Treating Waldenstrom macroglobulinemia involves a unique set of challenges due to the disease’s characteristics, according to Prashant Kapoor, MD, of the Mayo Clinic, who discussed different front-line treatment options during a presentation at the tenth Annual Meeting of the Society of Hematologic Oncology.
Kapoor said that Waldenstrom macroglobulinemia constantly mutates as it becomes active. This results in the loss of long-arm chromosome 6 in almost half of all patients. Understanding the type of mutation may predict patient outcomes and which therapeutic option works best, according to Kapoor.
“The primary genomic abnormalities that were identified in waldenstrom macroglobulinemia through next generation sequencing studies were the MYD88 mutations…as well as CXCR4 mutations,” Kapoor said in the presentation.
Although the MYD88 mutation was found to affect most patients, the CXCR4 mutations only affected about 40% of patients.
MYD88 is an adaptive, constitutionally active protein in patients with Waldenstrom macroglobulinemia. This protein can trigger a series of biological pathways that can eventually result in an overproduction of Waldenstrom macroglobulinemia cells.
CXCR4 mutations affect fewer than half of patients and can cause symptoms such as increased bone marrow disease burden. This mutation can also cause hypo viscosity syndrome and increased immunoglobulin M (IgM) levels.
“IgM protein that is circulating can do a lot of funky things,” Kapoor said in his presentation.
This protein may be responsible for symptoms of neuropathy in up to 20% of all patients with cancer, according to Kapoor. He added that both the MYD88 and CXCR4 mutations can lead to drug resistance, which can negatively impact treatment options. As such, the treatment landscape for Waldenstrom macroglobulinemia is diverse and changing.
Fixed duration therapy is only administered for a short amount of time. Rituximab is a commonly used drug, but it may only offer progression-free survival (PFS) for 18 months. The addition of bendamustine could possibly increase median PFS 4-fold, but it is not well-tolerated in all patients, according to Kapoor.
However, he noted that a recent multicenter analysis found 11% of patients whose disease progressed within 2 years after taking bendamustine and rituximab had more poor outcomes.
Ibrutinib and zanubrutinib are FDA-approved Bruton's tyrosine kinase (BTK) inhibitors. These drugs can treat patients with Waldenstrom macroglobulinemia but must be taken over their entire lifetime.
Kapoor discussed a study that found ibrutinib could provide partial remission to certain patients with the MYD88 mutation. He said that adding rituximab would benefit patients with wild type MYD88 or those with the CXCR4 mutation.

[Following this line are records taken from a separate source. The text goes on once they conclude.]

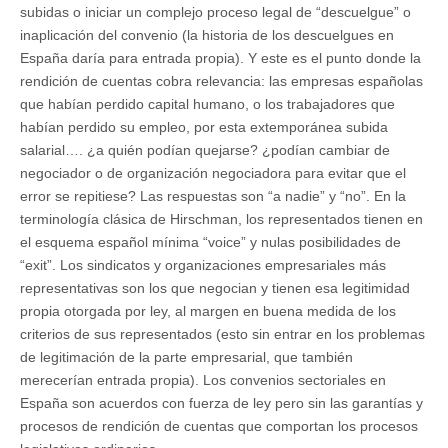
subidas o iniciar un complejo proceso legal de “descuelgue” o
inaplicación del convenio (la historia de los descuelgues en
España daría para entrada propia). Y este es el punto donde la
rendición de cuentas cobra relevancia: las empresas españolas
que habían perdido capital humano, o los trabajadores que
habían perdido su empleo, por esta extemporánea subida
salarial…. ¿a quién podían quejarse? ¿podían cambiar de
negociador o de organización negociadora para evitar que el
error se repitiese? Las respuestas son “a nadie” y “no”. En la
terminología clásica de Hirschman, los representados tienen en
el esquema español mínima “voice” y nulas posibilidades de
“exit”. Los sindicatos y organizaciones empresariales más
representativas son los que negocian y tienen esa legitimidad
propia otorgada por ley, al margen en buena medida de los
criterios de sus representados (esto sin entrar en los problemas
de legitimación de la parte empresarial, que también
merecerían entrada propia). Los convenios sectoriales en
España son acuerdos con fuerza de ley pero sin las garantías y
procesos de rendición de cuentas que comportan los procesos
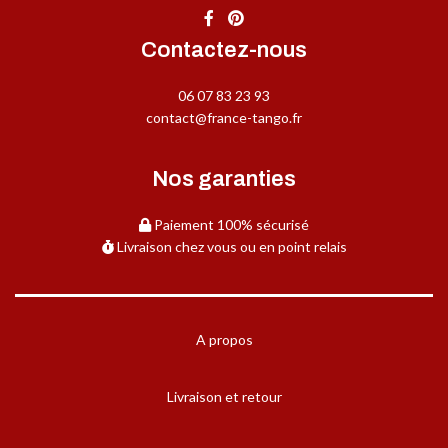
Contactez-nous
06 07 83 23 93
contact@france-tango.fr
Nos garanties
Paiement 100% sécurisé
Livraison chez vous ou en point relais
A propos
Livraison et retour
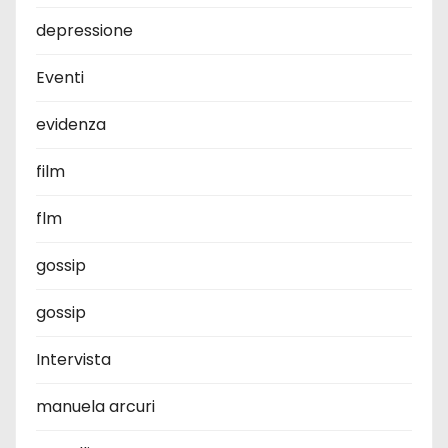
depressione
Eventi
evidenza
film
flm
gossip
gossip
Intervista
manuela arcuri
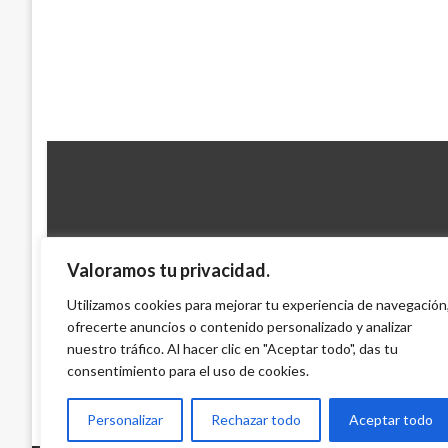
Valoramos tu privacidad.
JUDICIAL
Capturado narcotraficante solicitado en 
Utilizamos cookies para mejorar tu experiencia de navegación
ofrecerte anuncios o contenido personalizado y analizar
Honduras
nuestro tráfico. Al hacer clic en "Aceptar todo", das tu
Iván Briceño
sábado febrero 1, 2014
consentimiento para el uso de cookies.
Personalizar
Rechazar todo
Aceptar todo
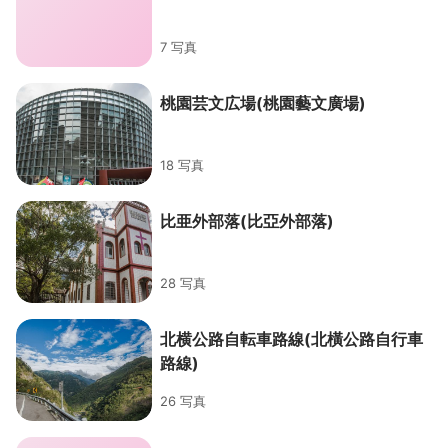
7 写真
桃園芸文広場(桃園藝文廣場)
18 写真
比亜外部落(比亞外部落)
28 写真
北横公路自転車路線(北橫公路自行車
路線)
26 写真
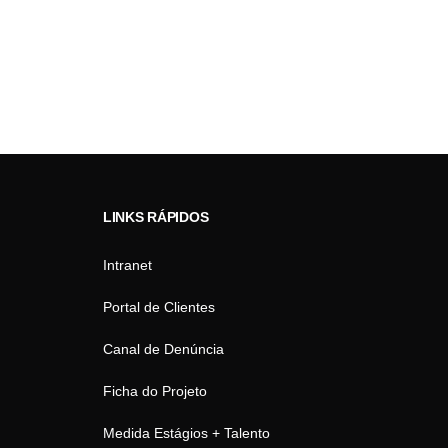
LINKS RÁPIDOS
Intranet
Portal de Clientes
Canal de Denúncia
Ficha do Projeto
Medida Estágios + Talento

Zanubrutinib has a lower toxic profile than ibrutinib and caused 50% less hypertension. Trial drug pirtobrutinib was even more safe, and venetoclax could be a good option for patients, according to Kapoor.
Waldenstrom macroglobulinemia is a rare type of cancer that affects the white blood cells. At diagnosis, Kapoor said that approximately 25% of cases are in the smoldering stage. Additionally, approximately 10% to 15% of patients with Waldenstrom macroglobulinemia can show symptoms of hypoviscosity, or thickened blood, as well as symptoms such as headache and impaired vision. Fatigue, constitutional symptoms, arthralgias, and Reynaud’s phenomenon are other symptoms of the cancer.
Although continuous therapy is a viable treatment option, Kapoor said that “All roads lead to fixed duration therapy…It is useful in every scenario, especially in patients in whom fast response is required, such as patients with hypoviscosity syndrome.”
Reference
Kapoor, Prashant. Using Biology to Determine Type and Duration of Treatment in Waldenstrom Macroglobulinemia. Society of Hematologic Oncology. September 30, 2022. Accessed on September 30, 2022.